A FEES (fibreoptic endoscopic evaluation of swallowing) uses a small flexible camera passed through the nose to look at the throat directly. Both are well tolerated and provide information that can’t be detected clinically.
The aim of any assessment is always practical: identify where the swallow breaks down, work out what’s safe to eat and drink, and build a plan from there. It’s a clinical process, but the questions behind it are simple — what’s happening, why, and what helps.
Treatment and management of dysphagia
Dysphagia treatment is rarely a one-off fix. It’s an ongoing process that combines therapy, changes to diet and fluids, and sometimes medical intervention.
The mainstay is speech pathology. A targeted swallowing therapy program might include exercises to strengthen weakened muscles, techniques to protect the airway during swallowing (such as a chin tuck or a specific manoeuvre), and strategies to train safer, more efficient swallowing patterns. Therapy is most effective when it’s specific to the underlying cause, which is why the assessment matters so much.
Diet changes are often part of the picture. Texture modification — including thickening fluids, softening or mincing foods, or pureeing meals —can reduce the risk of choking and aspiration while skills are being rebuilt.
Australian clinicians use the IDDSI framework to standardise these textures, so families and care staff are all on the same page.
Medical and surgical options may come in when the cause is structural.
The real-world goal is simple: enjoy meals again, take medication safely, stay well-nourished, and stop dreading mealtimes. Most people make meaningful progress with the right plan.
Practical tips for everyday eating and drinking
Small changes make a noticeable difference at mealtimes:
- Sit fully upright while eating and for at least 30 minutes after.
- Take smaller bites and sips that feel natural.
- Finish what’s in your mouth before adding more.
- Save conversation for between mouthfuls.
- Choose moister textures if dry foods are a struggle, and use sauces or gravy generously.

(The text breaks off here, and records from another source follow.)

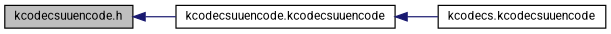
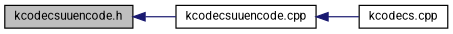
  digraph {
    fontname=Roboto
    rankdir=LR
    node [color=black fillcolor=white fontname=Roboto fontsize=10 shape=record style=filled]
    edge [color=midnightblue dir=back fontname=Roboto fontsize=10 labelfontname=Helvetica labelfontsize=10 style=solid]
    n1 [fillcolor=grey75 fontcolor=black height=0.2 label="kcodecsuuencode.h" width=0.4]
-   n2 [height=0.2 label="kcodecsuuencode.kcodecsuuencode" width=0.4]
-   n3 [height=0.2 label="kcodecs.kcodecsuuencode" width=0.4]
+   n2 [height=0.2 label="kcodecsuuencode.cpp" width=0.4]
+   n3 [height=0.2 label="kcodecs.cpp" width=0.4]
    n1 -> n2
    n2 -> n3
  }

- Keep distractions to a minimum; TV and busy environments make it harder to focus on swallowing.
- Review whether any tablets you may struggle to swallow are available in liquid form or crushed. Consult with your GP or Pharmacist to find out whether it’s safe for you to change.
When to seek help
Some signs need urgent attention. Choking episodes that block the airway, sudden inability to swallow, or severe pain on swallowing warrant a call to triple zero or a trip to your nearest emergency department.

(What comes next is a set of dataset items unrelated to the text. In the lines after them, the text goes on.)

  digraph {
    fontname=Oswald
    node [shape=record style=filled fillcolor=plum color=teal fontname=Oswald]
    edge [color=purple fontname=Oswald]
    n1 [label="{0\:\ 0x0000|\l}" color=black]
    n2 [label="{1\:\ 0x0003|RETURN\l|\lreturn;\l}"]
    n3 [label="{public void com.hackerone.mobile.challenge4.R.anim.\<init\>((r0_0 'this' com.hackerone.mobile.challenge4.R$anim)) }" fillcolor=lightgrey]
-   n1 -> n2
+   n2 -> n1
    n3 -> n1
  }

The slower red flags are just as important: unintentional weight loss, recurrent chest infections (which can signal silent aspiration), persistent coughing at meals, food consistently getting stuck, or any change in voice quality after eating.
Start with your GP — they can refer you to a speech pathologist and rule out other causes. If you’re an NDIS participant, dysphagia assessment and therapy are typically covered under your plan. Early intervention matters: the longer dysphagia goes unaddressed, the more likely it is to lead to malnutrition, dehydration, aspiration pneumonia, or hospital admission.